Je pense dans la globalité à ceux et celles qui connaissent le matériel. Je dirais Sébastien Minard qui connaissait bien cet aspect et qui nous apportaient des choses intéressantes à nous mécaniciens. José Luis Arrieta aussi, qui était le coéquipier fidèle avec Indurain et qui fait avancer les choses chez AG2R.
D’une manière générale, c’est le coureur qui ressent les choses donc son retour est primordial.
Au contraire, j’en ai effectivement connu qui voulaient monter légèrement la selle puis la baisser ou le cintre ou les manettes. Je n’ai pas vraiment de nom en tête et en cas de méforme on peut imaginer que le coureur cherche des façons de se remettre sur de bons rails donc il regarde son matériel. C’est tout à fait normal. D’une manière générale, je m’entends bien avec tout le monde.
– Vous avez un dialogue avec l’assistance neutre car il faut gérer les standards Campagnolo/Shimano, les 11 ou 12 vitesses ou encore les disques/patins ?
Ça se passe bien, on s’entend très bien avec eux. Donc il y a un vrai échange pour que tout se passe bien.
– Les coureurs communiquent de plus en plus à l’aide des réseaux sociaux. Et ils utilisent aussi des moyens comme WhatsApp pour communiquer avec leurs mécanos alors qu’avant il existait un contact systématiquement direct, par la force des choses. Comment abordez-vous cela ?
C’est mieux que le coureur vienne nous voir, clairement. Les réseaux sociaux c’est bien mais le direct c’est mieux selon moi.
– Vous avez côtoyé des cyclistes venant des 4 coins du globe. Vous diriez qu’il y a des approches différentes selon les nationalités vis-à-vis du matériel ?
Certains africain(e)s par exemple sont surpris de la qualité des vélos qui les équipent.
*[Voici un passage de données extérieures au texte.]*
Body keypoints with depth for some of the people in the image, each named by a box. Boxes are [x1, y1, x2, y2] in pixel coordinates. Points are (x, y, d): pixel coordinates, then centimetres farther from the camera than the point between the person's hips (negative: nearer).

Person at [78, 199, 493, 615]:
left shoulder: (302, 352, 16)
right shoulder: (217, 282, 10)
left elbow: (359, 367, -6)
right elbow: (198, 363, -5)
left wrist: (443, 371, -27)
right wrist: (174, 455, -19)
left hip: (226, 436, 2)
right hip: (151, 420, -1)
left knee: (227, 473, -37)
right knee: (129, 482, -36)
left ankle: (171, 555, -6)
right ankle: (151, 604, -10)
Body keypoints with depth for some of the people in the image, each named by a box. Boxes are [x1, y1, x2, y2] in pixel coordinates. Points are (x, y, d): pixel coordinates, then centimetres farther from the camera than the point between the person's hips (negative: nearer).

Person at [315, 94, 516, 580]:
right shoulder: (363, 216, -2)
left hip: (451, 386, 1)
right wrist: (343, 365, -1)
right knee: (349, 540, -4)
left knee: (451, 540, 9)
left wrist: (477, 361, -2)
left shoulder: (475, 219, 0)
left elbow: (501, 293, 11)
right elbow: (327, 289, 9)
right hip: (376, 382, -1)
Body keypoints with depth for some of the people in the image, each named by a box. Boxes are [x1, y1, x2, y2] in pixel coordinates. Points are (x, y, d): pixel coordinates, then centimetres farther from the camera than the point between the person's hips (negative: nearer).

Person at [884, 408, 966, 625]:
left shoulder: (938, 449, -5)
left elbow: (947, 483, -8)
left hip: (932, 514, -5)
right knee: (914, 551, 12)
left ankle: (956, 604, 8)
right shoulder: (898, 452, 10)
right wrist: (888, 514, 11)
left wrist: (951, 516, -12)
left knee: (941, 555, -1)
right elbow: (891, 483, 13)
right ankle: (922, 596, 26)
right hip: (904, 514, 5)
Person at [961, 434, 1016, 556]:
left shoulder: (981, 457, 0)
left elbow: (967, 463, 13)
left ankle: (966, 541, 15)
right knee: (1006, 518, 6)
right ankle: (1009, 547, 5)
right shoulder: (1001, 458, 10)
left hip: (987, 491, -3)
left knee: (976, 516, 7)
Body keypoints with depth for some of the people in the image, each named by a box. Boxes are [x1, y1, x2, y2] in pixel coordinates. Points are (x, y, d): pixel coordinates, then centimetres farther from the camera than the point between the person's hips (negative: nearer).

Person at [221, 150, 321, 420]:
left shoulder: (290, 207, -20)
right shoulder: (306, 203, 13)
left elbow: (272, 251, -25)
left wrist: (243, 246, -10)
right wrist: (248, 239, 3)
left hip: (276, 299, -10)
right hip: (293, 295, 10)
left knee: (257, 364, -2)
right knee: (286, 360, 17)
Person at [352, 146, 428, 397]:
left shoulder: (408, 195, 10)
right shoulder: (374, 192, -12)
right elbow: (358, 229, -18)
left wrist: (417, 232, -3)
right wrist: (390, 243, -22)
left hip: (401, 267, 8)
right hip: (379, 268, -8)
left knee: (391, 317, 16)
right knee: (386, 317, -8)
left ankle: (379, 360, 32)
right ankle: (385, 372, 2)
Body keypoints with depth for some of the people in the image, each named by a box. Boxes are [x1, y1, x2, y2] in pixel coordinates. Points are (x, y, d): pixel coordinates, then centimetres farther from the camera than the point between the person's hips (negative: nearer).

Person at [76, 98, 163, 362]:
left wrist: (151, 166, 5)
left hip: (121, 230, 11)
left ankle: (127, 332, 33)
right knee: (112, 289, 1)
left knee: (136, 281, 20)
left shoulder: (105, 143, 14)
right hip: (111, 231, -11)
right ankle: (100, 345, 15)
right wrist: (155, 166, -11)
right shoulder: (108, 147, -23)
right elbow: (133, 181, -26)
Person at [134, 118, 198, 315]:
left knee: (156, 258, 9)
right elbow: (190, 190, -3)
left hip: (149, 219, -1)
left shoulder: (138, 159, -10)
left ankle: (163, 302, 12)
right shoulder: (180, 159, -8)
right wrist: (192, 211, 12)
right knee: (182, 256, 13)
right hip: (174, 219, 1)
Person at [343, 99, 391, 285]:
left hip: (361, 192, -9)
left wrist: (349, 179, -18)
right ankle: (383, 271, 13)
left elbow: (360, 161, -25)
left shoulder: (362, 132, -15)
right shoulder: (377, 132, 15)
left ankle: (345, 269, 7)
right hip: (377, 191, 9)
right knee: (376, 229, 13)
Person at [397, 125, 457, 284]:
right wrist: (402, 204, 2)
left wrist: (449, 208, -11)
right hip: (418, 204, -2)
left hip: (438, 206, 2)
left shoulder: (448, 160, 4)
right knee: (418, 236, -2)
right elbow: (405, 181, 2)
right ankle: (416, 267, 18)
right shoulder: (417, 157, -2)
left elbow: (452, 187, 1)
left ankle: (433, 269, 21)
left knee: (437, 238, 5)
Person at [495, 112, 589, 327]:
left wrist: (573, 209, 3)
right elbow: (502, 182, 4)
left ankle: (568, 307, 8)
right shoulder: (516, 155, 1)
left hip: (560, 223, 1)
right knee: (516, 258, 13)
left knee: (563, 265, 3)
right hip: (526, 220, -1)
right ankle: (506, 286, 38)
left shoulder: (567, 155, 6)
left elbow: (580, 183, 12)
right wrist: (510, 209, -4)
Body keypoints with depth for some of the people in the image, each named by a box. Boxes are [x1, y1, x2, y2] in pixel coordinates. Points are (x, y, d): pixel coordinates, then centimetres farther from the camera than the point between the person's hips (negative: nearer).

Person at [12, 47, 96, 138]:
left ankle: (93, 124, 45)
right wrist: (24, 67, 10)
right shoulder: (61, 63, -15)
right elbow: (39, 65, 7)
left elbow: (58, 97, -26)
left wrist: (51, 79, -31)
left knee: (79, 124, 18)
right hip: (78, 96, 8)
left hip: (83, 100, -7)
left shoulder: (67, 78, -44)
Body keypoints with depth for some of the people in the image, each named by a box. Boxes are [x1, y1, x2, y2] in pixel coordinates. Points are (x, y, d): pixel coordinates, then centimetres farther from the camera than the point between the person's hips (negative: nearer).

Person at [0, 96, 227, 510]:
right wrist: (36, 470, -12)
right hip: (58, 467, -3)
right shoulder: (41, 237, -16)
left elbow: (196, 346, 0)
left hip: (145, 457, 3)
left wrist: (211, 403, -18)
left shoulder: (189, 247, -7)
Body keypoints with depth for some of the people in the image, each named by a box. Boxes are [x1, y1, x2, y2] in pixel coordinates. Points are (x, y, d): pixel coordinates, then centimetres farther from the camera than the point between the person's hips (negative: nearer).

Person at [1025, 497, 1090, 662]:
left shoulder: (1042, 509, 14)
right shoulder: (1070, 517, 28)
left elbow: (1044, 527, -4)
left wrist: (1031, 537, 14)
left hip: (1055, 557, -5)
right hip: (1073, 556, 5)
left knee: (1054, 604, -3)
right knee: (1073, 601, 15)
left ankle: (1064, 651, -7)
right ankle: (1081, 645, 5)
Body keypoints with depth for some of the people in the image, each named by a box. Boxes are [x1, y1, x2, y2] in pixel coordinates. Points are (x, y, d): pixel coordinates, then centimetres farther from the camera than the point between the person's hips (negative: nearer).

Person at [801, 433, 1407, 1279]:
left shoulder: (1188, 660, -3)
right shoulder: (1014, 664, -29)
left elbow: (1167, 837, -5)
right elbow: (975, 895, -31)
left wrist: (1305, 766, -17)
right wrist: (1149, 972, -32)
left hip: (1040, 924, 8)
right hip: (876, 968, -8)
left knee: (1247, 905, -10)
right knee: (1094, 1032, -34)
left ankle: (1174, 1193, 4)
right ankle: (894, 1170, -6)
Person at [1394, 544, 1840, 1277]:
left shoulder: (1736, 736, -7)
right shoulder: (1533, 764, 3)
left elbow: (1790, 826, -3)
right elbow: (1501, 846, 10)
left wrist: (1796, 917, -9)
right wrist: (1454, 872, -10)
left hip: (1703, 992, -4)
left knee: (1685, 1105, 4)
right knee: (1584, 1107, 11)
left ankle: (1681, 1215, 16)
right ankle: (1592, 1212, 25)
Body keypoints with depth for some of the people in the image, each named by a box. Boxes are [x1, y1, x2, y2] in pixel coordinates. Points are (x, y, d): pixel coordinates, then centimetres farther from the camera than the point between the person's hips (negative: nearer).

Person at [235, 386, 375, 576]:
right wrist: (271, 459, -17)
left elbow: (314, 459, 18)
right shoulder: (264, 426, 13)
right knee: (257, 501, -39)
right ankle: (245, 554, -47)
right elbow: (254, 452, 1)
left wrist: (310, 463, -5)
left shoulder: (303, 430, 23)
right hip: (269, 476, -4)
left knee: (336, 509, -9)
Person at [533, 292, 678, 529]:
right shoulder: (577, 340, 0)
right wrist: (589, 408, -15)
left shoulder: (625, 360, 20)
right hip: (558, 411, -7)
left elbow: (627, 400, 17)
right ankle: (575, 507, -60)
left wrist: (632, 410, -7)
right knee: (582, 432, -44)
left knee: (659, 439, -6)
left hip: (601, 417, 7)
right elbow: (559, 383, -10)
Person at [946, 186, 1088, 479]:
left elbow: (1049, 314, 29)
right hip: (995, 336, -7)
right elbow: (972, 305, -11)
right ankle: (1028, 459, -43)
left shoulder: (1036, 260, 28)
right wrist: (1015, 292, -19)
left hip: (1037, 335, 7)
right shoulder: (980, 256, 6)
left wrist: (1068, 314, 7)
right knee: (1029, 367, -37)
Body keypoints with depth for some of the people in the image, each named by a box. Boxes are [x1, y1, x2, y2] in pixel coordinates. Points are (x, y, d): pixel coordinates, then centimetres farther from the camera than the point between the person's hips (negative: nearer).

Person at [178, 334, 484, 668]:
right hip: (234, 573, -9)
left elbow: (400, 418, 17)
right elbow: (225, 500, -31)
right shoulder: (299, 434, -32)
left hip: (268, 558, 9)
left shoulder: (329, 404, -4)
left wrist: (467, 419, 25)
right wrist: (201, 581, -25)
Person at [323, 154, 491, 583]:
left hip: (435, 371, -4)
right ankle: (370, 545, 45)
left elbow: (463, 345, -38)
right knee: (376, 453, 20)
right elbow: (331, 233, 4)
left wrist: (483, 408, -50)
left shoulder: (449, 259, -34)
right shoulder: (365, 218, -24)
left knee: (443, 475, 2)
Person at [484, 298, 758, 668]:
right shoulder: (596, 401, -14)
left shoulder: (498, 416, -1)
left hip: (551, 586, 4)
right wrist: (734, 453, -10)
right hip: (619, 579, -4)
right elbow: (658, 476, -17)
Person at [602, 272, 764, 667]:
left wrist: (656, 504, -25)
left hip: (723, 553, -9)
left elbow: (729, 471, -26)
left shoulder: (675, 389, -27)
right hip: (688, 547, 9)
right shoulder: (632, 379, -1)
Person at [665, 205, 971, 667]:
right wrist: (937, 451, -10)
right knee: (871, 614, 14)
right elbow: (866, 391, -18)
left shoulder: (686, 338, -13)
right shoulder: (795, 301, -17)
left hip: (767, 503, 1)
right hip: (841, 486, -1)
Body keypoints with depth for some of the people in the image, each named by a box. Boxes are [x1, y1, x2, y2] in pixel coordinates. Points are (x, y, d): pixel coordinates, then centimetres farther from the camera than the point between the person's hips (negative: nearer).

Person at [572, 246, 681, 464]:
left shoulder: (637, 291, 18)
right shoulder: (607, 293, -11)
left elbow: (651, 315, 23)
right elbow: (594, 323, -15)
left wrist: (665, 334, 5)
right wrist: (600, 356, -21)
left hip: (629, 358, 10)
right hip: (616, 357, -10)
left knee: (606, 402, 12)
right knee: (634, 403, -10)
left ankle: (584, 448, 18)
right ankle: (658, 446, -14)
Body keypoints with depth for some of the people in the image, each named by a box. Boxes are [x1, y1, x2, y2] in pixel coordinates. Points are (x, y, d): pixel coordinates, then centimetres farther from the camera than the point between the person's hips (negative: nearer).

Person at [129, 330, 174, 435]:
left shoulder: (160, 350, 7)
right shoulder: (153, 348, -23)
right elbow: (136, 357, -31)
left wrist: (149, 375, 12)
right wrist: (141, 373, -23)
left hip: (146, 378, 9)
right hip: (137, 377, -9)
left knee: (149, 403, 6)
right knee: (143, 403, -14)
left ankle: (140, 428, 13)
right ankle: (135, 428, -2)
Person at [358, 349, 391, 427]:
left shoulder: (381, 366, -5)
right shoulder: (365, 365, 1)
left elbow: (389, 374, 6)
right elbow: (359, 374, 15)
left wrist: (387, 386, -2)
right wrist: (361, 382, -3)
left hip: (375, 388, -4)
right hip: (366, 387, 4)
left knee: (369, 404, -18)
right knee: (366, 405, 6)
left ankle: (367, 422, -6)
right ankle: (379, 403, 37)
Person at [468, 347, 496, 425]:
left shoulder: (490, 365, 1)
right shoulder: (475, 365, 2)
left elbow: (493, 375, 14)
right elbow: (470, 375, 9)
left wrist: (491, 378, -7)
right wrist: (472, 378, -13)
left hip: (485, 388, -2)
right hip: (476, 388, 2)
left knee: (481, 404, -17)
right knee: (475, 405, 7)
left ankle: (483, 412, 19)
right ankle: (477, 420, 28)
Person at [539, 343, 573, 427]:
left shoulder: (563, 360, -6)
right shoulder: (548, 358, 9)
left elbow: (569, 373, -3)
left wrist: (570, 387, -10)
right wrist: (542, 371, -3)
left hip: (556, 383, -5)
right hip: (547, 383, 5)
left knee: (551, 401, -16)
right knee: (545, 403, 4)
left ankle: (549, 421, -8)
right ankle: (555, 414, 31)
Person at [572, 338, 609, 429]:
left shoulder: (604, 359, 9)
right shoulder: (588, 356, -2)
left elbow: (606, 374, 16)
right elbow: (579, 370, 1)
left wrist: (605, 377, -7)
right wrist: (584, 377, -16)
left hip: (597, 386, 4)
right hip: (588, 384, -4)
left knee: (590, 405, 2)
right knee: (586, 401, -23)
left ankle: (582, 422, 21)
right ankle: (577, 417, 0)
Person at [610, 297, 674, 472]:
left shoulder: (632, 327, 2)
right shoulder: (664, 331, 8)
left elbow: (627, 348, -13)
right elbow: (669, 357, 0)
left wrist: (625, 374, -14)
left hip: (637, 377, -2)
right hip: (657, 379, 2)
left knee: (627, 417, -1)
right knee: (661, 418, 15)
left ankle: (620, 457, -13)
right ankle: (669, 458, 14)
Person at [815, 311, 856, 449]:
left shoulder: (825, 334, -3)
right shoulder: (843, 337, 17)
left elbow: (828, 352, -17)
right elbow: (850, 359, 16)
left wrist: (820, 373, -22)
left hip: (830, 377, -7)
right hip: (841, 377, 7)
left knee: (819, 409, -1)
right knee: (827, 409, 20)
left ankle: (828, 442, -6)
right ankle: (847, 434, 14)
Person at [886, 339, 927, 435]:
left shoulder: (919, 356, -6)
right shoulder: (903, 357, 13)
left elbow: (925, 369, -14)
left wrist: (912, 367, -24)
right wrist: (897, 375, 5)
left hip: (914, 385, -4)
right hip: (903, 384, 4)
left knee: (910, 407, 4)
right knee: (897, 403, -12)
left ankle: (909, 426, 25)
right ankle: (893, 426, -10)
Par exemple quand nous leur avons fourni nos vélos Scott tout en carbone ils avaient pratiquement les larmes aux yeux, car ils roulaient plutôt sur de plus vieux cadres en acier ou aluminium.
– Au niveau du Centre Mondial du Cyclisme, vous leur faites des formations sur le matériel ?
Ils sont là une partie ou toute l’année. Oui ils ont une petite formation sur le nettoyage, changer de chambre à air, régler les vitesses. Ils partent d’ici en ayant le B.A BA, niveau nutrition également par exemple.
– Comment vous voyez-vous dans 10 ans ?
Peut-être encore avec vous en train de discuter sur le Tour de l’Ardèche (rires).
Honnêtement, je ne sais pas du tout. Il y a 20 ans en arrière je ne pensais pas en être là encore aujourd’hui.